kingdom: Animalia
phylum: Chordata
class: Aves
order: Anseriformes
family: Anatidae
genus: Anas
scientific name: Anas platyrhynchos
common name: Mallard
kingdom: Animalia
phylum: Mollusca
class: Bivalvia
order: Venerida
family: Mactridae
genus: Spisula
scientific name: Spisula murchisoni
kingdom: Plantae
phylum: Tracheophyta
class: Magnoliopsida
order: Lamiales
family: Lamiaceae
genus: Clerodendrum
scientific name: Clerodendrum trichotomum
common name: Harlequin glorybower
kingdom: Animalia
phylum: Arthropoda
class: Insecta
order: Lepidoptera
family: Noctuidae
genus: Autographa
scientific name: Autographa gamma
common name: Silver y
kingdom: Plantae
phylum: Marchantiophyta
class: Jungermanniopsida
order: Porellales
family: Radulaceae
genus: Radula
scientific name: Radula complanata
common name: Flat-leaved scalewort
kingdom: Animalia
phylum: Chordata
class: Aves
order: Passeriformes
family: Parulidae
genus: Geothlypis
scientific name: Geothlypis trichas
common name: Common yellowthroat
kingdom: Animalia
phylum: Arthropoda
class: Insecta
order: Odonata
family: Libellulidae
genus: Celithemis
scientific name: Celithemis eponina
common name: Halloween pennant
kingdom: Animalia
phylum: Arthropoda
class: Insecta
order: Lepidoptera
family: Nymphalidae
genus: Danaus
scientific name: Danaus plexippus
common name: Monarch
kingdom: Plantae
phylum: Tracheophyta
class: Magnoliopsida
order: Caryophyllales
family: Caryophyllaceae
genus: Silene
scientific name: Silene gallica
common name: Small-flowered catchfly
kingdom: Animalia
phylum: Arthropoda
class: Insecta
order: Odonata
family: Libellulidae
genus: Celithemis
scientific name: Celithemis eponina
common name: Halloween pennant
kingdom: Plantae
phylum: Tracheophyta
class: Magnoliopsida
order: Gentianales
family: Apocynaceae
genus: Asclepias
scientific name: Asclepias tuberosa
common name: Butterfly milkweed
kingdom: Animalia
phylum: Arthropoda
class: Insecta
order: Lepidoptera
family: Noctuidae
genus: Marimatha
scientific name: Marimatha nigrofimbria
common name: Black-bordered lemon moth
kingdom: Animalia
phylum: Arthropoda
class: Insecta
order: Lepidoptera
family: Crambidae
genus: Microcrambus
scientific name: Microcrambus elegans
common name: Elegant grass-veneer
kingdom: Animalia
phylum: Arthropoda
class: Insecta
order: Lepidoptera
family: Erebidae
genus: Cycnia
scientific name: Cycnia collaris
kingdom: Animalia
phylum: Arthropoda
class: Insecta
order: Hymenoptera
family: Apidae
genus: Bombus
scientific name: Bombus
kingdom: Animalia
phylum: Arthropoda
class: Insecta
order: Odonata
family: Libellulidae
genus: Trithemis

+++

Can you print every line of the records above verbatim, without changing or leaving out anything?

RESULT FOR THIS TASK.
kingdom: Animalia
phylum: Chordata
class: Aves
order: Anseriformes
family: Anatidae
genus: Anas
scientific name: Anas platyrhynchos
common name: Mallard
kingdom: Animalia
phylum: Mollusca
class: Bivalvia
order: Venerida
family: Mactridae
genus: Spisula
scientific name: Spisula murchisoni
kingdom: Plantae
phylum: Tracheophyta
class: Magnoliopsida
order: Lamiales
family: Lamiaceae
genus: Clerodendrum
scientific name: Clerodendrum trichotomum
common name: Harlequin glorybower
kingdom: Animalia
phylum: Arthropoda
class: Insecta
order: Lepidoptera
family: Noctuidae
genus: Autographa
scientific name: Autographa gamma
common name: Silver y
kingdom: Plantae
phylum: Marchantiophyta
class: Jungermanniopsida
order: Porellales
family: Radulaceae
genus: Radula
scientific name: Radula complanata
common name: Flat-leaved scalewort
kingdom: Animalia
phylum: Chordata
class: Aves
order: Passeriformes
family: Parulidae
genus: Geothlypis
scientific name: Geothlypis trichas
common name: Common yellowthroat
kingdom: Animalia
phylum: Arthropoda
class: Insecta
order: Odonata
family: Libellulidae
genus: Celithemis
scientific name: Celithemis eponina
common name: Halloween pennant
kingdom: Animalia
phylum: Arthropoda
class: Insecta
order: Lepidoptera
family: Nymphalidae
genus: Danaus
scientific name: Danaus plexippus
common name: Monarch
kingdom: Plantae
phylum: Tracheophyta
class: Magnoliopsida
order: Caryophyllales
family: Caryophyllaceae
genus: Silene
scientific name: Silene gallica
common name: Small-flowered catchfly
kingdom: Animalia
phylum: Arthropoda
class: Insecta
order: Odonata
family: Libellulidae
genus: Celithemis
scientific name: Celithemis eponina
common name: Halloween pennant
kingdom: Plantae
phylum: Tracheophyta
class: Magnoliopsida
order: Gentianales
family: Apocynaceae
genus: Asclepias
scientific name: Asclepias tuberosa
common name: Butterfly milkweed
kingdom: Animalia
phylum: Arthropoda
class: Insecta
order: Lepidoptera
family: Noctuidae
genus: Marimatha
scientific name: Marimatha nigrofimbria
common name: Black-bordered lemon moth
kingdom: Animalia
phylum: Arthropoda
class: Insecta
order: Lepidoptera
family: Crambidae
genus: Microcrambus
scientific name: Microcrambus elegans
common name: Elegant grass-veneer
kingdom: Animalia
phylum: Arthropoda
class: Insecta
order: Lepidoptera
family: Erebidae
genus: Cycnia
scientific name: Cycnia collaris
kingdom: Animalia
phylum: Arthropoda
class: Insecta
order: Hymenoptera
family: Apidae
genus: Bombus
scientific name: Bombus
kingdom: Animalia
phylum: Arthropoda
class: Insecta
order: Odonata
family: Libellulidae
genus: Trithemis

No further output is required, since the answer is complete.